↓↓↓

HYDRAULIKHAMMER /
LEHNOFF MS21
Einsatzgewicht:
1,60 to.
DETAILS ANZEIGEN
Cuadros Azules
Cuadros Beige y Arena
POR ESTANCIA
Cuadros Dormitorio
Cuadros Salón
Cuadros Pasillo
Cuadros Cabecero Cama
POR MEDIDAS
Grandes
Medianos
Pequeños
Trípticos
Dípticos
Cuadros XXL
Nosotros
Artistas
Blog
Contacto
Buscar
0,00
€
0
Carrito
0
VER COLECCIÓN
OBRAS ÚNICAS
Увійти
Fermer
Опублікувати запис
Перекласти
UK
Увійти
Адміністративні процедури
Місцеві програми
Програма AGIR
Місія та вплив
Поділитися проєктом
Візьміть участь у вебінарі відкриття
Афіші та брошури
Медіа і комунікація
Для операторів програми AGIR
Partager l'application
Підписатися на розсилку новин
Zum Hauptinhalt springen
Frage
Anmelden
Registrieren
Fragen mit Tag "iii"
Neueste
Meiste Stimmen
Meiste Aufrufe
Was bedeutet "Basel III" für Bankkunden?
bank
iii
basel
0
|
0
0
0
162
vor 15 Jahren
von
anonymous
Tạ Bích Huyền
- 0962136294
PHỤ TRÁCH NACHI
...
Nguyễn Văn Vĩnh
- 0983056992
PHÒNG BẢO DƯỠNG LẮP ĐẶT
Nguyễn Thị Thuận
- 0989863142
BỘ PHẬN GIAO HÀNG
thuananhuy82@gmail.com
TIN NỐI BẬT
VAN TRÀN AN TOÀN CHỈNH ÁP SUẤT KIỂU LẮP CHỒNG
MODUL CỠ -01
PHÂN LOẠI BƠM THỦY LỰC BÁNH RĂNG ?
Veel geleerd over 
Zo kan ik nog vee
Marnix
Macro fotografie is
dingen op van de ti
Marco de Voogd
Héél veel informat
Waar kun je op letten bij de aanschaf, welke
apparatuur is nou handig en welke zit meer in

↑↑↑

# [WHAT NEEDS TO BE DONE]
Please report every line of the records above that contains the word "програми".

# [SOLUTION TO THIS TASK]
Місцеві програми
Для операторів програми AGIR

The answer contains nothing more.